> What you are asked to do:
Look below for the line containing "Kontakte und Services"; from there through the line containing "16 Teams nehmen", both lines included, please set down each line exactly and nothing else.

****************

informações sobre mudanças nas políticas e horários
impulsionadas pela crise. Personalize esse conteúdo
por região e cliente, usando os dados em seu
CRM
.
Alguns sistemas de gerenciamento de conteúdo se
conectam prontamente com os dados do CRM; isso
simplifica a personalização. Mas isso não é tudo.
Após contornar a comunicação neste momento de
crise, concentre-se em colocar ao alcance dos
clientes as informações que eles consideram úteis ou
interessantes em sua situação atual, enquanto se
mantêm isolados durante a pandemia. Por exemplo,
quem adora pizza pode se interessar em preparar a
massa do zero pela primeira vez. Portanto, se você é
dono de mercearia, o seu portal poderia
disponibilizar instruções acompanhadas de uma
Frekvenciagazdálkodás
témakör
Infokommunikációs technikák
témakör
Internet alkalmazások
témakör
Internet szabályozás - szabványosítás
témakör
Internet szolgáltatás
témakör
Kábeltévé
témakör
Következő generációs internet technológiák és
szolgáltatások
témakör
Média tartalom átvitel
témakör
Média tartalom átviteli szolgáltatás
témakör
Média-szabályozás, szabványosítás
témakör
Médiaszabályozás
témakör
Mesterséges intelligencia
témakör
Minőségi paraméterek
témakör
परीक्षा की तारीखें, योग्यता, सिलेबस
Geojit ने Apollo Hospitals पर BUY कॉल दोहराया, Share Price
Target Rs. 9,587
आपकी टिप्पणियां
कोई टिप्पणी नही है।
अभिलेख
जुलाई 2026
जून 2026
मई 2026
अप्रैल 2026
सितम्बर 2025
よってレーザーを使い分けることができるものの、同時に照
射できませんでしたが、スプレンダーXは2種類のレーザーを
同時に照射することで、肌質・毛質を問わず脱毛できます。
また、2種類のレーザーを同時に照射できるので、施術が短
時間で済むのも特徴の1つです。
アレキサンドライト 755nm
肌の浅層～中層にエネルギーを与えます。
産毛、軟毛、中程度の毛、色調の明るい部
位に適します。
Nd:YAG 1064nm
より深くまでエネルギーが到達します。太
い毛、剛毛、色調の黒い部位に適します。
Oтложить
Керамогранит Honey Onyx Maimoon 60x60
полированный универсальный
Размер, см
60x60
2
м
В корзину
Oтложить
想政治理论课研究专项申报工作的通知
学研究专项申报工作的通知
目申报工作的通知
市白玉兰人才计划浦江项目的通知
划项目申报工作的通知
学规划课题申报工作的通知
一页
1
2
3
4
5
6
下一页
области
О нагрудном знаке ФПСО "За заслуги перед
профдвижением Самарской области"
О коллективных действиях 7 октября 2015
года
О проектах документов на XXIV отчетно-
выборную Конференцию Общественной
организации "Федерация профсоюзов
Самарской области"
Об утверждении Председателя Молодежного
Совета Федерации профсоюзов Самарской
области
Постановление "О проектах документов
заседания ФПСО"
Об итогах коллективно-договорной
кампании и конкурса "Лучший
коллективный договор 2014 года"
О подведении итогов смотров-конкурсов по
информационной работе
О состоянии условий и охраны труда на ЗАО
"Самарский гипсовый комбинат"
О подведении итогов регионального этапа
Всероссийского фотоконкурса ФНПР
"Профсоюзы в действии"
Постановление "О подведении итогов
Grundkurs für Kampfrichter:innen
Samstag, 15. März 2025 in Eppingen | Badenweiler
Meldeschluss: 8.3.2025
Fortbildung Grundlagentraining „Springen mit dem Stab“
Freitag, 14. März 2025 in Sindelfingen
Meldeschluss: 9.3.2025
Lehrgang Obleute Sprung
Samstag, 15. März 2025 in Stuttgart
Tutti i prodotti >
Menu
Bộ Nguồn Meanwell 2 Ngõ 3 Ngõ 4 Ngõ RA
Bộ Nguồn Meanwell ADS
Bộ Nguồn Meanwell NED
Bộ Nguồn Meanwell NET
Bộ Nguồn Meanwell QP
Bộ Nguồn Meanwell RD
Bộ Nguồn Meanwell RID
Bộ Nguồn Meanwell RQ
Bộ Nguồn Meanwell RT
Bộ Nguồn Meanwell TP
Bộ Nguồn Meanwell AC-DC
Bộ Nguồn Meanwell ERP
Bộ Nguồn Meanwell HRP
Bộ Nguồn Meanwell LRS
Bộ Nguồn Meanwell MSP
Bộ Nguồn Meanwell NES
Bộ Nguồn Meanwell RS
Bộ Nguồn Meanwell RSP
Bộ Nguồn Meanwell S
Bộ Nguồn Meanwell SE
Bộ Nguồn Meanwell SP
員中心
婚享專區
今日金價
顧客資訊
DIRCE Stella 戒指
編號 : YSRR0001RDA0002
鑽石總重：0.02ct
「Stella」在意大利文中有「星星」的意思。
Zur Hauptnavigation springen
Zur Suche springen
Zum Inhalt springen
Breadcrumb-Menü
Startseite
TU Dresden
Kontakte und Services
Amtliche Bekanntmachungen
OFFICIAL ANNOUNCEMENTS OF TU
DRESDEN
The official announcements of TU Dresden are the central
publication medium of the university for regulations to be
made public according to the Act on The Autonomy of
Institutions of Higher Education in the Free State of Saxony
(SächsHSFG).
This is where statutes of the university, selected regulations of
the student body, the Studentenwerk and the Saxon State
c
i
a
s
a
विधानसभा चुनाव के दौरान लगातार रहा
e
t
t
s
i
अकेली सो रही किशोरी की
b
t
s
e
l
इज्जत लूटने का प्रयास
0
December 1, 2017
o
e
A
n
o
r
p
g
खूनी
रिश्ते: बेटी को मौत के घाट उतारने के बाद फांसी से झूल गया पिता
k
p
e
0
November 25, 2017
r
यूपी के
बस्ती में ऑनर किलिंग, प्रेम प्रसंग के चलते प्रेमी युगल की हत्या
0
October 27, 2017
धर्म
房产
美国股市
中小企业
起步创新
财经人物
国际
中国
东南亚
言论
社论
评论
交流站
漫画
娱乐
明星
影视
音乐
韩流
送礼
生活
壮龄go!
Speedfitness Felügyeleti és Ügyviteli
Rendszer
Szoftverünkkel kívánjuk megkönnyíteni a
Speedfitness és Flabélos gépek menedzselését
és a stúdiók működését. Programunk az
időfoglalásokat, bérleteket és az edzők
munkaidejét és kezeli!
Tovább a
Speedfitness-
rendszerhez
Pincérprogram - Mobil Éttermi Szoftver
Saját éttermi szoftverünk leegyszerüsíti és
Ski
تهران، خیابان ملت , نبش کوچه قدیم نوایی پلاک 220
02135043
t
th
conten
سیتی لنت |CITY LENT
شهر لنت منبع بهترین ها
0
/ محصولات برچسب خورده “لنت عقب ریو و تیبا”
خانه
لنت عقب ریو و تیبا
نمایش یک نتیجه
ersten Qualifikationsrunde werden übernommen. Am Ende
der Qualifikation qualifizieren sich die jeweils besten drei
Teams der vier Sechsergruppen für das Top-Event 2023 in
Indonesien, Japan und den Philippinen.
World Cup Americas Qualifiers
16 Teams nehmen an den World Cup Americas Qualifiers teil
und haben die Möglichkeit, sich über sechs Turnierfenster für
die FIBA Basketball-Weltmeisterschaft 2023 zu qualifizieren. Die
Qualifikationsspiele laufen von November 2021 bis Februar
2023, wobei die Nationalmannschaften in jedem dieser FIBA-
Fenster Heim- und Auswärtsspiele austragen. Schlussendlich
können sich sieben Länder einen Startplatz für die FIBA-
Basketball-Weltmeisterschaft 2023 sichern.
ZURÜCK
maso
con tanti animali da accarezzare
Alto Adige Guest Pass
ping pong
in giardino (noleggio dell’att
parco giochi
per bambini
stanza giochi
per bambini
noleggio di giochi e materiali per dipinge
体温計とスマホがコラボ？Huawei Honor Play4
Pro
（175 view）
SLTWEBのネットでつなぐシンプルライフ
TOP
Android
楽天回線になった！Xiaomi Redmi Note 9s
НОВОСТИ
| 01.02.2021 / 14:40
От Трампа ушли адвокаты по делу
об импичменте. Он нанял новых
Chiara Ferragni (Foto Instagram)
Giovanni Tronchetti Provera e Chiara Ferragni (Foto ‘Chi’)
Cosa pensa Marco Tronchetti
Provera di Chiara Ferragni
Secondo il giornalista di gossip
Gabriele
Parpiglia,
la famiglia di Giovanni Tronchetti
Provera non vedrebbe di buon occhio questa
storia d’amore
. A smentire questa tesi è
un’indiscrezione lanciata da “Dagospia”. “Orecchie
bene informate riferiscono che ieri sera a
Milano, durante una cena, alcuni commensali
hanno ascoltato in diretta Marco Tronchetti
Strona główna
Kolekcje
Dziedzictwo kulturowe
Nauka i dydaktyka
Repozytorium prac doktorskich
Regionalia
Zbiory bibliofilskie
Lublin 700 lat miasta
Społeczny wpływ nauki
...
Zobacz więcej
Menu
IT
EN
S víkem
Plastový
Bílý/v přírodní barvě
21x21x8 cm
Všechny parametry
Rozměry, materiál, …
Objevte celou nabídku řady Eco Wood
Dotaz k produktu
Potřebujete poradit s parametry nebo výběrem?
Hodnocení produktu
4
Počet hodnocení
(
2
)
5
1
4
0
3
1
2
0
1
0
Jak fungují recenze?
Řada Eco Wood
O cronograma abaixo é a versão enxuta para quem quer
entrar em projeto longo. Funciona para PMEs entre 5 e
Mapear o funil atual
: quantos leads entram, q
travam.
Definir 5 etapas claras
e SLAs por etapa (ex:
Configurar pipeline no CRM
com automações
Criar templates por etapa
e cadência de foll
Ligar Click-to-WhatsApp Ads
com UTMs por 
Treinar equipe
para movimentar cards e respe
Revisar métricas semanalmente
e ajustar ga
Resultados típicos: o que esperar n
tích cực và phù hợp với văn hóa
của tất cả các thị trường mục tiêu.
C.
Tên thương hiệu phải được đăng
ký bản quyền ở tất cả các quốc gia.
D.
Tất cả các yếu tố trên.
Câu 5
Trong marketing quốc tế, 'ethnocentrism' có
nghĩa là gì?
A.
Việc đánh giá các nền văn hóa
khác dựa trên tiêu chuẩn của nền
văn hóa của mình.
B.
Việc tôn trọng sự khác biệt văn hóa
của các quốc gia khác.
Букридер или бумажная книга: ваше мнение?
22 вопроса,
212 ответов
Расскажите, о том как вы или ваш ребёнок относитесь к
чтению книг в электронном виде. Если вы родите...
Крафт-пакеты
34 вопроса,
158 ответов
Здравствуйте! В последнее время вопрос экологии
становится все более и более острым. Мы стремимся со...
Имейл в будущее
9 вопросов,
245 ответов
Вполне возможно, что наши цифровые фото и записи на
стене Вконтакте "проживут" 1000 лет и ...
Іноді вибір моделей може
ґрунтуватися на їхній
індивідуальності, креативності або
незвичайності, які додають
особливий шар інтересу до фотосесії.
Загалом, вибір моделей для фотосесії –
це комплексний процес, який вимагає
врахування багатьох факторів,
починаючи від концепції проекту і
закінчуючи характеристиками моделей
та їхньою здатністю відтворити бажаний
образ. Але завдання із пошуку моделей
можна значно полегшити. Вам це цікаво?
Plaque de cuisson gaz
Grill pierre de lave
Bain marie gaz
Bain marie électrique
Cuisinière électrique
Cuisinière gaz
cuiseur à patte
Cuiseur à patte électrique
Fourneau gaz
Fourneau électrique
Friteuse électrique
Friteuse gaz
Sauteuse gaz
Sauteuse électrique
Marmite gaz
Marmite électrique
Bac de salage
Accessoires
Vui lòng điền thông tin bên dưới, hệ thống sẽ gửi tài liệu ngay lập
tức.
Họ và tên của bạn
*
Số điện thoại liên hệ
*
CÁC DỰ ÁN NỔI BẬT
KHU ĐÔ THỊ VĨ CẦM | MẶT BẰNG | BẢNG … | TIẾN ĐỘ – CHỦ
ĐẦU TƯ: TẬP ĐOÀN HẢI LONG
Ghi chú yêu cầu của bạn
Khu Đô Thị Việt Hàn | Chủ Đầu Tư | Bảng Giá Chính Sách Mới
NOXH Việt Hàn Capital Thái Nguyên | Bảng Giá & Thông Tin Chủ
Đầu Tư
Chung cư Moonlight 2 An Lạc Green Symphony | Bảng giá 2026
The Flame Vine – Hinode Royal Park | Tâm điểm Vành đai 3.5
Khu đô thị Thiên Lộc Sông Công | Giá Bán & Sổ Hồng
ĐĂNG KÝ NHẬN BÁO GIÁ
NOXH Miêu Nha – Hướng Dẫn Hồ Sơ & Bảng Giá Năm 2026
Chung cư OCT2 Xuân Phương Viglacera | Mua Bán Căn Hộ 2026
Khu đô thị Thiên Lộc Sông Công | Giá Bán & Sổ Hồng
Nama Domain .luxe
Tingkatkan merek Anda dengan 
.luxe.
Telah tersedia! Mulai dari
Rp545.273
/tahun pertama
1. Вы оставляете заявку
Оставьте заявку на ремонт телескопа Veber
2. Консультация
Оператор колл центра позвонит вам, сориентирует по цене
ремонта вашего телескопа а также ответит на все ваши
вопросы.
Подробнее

****************

> Written answer:
Kontakte und Services
Amtliche Bekanntmachungen
OFFICIAL ANNOUNCEMENTS OF TU
DRESDEN
The official announcements of TU Dresden are the central
publication medium of the university for regulations to be
made public according to the Act on The Autonomy of
Institutions of Higher Education in the Free State of Saxony
(SächsHSFG).
This is where statutes of the university, selected regulations of
the student body, the Studentenwerk and the Saxon State
c
i
a
s
a
विधानसभा चुनाव के दौरान लगातार रहा
e
t
t
s
i
अकेली सो रही किशोरी की
b
t
s
e
l
इज्जत लूटने का प्रयास
0
December 1, 2017
o
e
A
n
o
r
p
g
खूनी
रिश्ते: बेटी को मौत के घाट उतारने के बाद फांसी से झूल गया पिता
k
p
e
0
November 25, 2017
r
यूपी के
बस्ती में ऑनर किलिंग, प्रेम प्रसंग के चलते प्रेमी युगल की हत्या
0
October 27, 2017
धर्म
房产
美国股市
中小企业
起步创新
财经人物
国际
中国
东南亚
言论
社论
评论
交流站
漫画
娱乐
明星
影视
音乐
韩流
送礼
生活
壮龄go!
Speedfitness Felügyeleti és Ügyviteli
Rendszer
Szoftverünkkel kívánjuk megkönnyíteni a
Speedfitness és Flabélos gépek menedzselését
és a stúdiók működését. Programunk az
időfoglalásokat, bérleteket és az edzők
munkaidejét és kezeli!
Tovább a
Speedfitness-
rendszerhez
Pincérprogram - Mobil Éttermi Szoftver
Saját éttermi szoftverünk leegyszerüsíti és
Ski
تهران، خیابان ملت , نبش کوچه قدیم نوایی پلاک 220
02135043
t
th
conten
سیتی لنت |CITY LENT
شهر لنت منبع بهترین ها
0
/ محصولات برچسب خورده “لنت عقب ریو و تیبا”
خانه
لنت عقب ریو و تیبا
نمایش یک نتیجه
ersten Qualifikationsrunde werden übernommen. Am Ende
der Qualifikation qualifizieren sich die jeweils besten drei
Teams der vier Sechsergruppen für das Top-Event 2023 in
Indonesien, Japan und den Philippinen.
World Cup Americas Qualifiers
16 Teams nehmen an den World Cup Americas Qualifiers teil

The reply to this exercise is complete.